*作業課題 1*. 本多伯耆守正珍のエピソードをめぐる本文を、2文で要約しなさい。
*作業課題 2*. 本文のうち、「本多伯耆守正珍のエピソード」という語句を含むところから書き始め、「第七世 克亨公(正珍)(まさよし)」の後で終えて、一字一句違えずに書き写しなさい。

本多伯耆守正珍のエピソード
2007年5月7日[本多伯耆守正珍(まさよし)]で、静岡県立中央図書館に、この老中の性格を類推する史料が少なすぎた---と嘆いた。
この日の午後、SBS(静岡放送)学苑パルシェで4年来ともに学んでいる[鬼平]クラスの安池さんに、ついでがあったら田中藩があった藤枝市の図書館か、藤枝資料館をあたってほしい---と依頼しておいた。
中央図書館で『現代語訳 田中藩史譚』まで辿りつきながら、時間がなくて見逃した、つぎのようなエピソードが、安池さんからメールされてきた。
談叢第一(藩主略伝)
第七世 克亨公(正珍)(まさよし)
板倉修理の江戸城中刃傷事件
延享3年(1746)正珍公は老中を拝命した。

*データ*.

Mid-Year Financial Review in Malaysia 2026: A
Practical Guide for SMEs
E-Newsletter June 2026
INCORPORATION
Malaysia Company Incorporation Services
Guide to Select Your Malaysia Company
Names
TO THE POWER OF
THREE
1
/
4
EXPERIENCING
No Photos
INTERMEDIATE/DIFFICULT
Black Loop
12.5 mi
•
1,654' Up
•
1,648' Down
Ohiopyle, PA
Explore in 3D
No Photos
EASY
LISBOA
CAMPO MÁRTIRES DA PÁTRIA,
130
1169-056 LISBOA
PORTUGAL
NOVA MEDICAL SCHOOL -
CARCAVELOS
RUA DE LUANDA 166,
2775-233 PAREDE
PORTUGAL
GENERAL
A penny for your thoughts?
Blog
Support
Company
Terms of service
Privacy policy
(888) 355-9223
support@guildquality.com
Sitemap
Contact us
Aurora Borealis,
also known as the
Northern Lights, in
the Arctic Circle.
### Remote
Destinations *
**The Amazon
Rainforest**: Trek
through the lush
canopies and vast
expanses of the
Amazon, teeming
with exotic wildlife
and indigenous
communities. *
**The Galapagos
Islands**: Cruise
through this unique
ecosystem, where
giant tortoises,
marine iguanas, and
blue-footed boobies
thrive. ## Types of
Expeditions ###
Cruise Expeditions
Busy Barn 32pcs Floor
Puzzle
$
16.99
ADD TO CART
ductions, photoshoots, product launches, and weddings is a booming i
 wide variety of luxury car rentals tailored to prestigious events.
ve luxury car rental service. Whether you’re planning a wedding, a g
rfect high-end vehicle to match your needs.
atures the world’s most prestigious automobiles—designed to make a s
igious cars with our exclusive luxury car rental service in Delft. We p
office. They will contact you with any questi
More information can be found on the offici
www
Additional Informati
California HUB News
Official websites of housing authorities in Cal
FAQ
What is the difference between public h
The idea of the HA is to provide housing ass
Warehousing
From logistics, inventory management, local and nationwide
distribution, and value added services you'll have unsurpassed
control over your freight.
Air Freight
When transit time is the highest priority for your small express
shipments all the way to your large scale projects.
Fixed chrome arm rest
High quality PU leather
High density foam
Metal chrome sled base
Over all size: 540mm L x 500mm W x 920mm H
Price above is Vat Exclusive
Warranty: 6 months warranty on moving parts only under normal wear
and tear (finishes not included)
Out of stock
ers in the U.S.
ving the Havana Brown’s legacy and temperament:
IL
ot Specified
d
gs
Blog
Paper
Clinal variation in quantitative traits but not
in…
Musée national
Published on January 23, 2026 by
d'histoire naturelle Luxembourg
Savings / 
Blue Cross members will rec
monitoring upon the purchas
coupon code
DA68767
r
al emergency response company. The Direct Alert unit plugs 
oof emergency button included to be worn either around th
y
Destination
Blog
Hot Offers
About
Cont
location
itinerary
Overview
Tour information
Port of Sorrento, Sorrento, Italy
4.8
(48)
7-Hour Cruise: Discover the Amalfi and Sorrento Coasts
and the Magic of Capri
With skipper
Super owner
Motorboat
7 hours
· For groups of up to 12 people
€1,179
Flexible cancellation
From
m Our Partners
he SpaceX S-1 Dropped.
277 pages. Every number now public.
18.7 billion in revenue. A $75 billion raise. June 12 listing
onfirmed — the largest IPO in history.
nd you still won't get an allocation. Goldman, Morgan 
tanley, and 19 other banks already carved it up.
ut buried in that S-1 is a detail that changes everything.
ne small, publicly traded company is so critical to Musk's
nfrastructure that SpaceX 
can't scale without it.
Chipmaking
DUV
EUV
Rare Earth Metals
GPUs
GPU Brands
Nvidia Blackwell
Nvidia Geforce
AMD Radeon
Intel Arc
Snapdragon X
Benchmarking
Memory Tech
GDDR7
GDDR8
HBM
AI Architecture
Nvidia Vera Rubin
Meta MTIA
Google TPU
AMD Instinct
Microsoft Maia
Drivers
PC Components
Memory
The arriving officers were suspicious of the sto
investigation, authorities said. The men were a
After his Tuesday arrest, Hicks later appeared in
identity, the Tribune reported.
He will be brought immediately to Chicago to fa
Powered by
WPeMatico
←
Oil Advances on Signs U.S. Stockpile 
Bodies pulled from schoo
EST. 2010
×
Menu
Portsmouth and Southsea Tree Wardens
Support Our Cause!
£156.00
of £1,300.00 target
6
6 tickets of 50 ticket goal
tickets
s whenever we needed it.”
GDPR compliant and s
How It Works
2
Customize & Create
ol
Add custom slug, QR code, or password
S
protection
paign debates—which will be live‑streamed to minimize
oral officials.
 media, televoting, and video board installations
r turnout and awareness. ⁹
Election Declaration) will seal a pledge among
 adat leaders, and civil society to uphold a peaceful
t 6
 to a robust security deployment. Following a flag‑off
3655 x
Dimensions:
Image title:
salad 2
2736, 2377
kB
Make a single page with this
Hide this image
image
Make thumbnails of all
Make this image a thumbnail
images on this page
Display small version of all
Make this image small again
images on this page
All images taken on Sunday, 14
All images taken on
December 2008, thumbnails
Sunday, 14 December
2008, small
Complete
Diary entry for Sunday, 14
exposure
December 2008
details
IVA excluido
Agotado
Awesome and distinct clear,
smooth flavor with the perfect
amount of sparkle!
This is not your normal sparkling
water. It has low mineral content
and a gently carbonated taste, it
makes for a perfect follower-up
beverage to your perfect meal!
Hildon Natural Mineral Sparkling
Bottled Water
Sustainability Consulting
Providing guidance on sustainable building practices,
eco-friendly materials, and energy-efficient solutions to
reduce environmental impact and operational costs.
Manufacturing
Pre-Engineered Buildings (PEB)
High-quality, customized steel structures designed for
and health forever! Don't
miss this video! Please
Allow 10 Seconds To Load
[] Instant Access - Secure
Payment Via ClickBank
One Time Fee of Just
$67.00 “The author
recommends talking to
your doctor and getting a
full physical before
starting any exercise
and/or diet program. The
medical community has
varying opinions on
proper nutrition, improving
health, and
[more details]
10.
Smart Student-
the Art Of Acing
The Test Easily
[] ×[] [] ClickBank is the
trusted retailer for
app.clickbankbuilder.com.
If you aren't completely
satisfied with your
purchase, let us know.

*課題の解答 1*. 筆者は2007年5月7日の記事で、静岡県立中央図書館には老中本多伯耆守正珍の性格を類推する史料が少なすぎると嘆き、その日の午後、学苑パルシェの[鬼平]クラスで共に学ぶ安池さんに、藤枝市の図書館か藤枝資料館をあたってほしいと依頼した。その後、筆者が中央図書館で『現代語訳 田中藩史譚』まで辿りつきながら時間がなくて見逃したエピソードが、安池さんからメールで送られてきた。

*課題の解答 2*.
本多伯耆守正珍のエピソード
2007年5月7日[本多伯耆守正珍(まさよし)]で、静岡県立中央図書館に、この老中の性格を類推する史料が少なすぎた---と嘆いた。
この日の午後、SBS(静岡放送)学苑パルシェで4年来ともに学んでいる[鬼平]クラスの安池さんに、ついでがあったら田中藩があった藤枝市の図書館か、藤枝資料館をあたってほしい---と依頼しておいた。
中央図書館で『現代語訳 田中藩史譚』まで辿りつきながら、時間がなくて見逃した、つぎのようなエピソードが、安池さんからメールされてきた。
談叢第一(藩主略伝)
第七世 克亨公(正珍)(まさよし)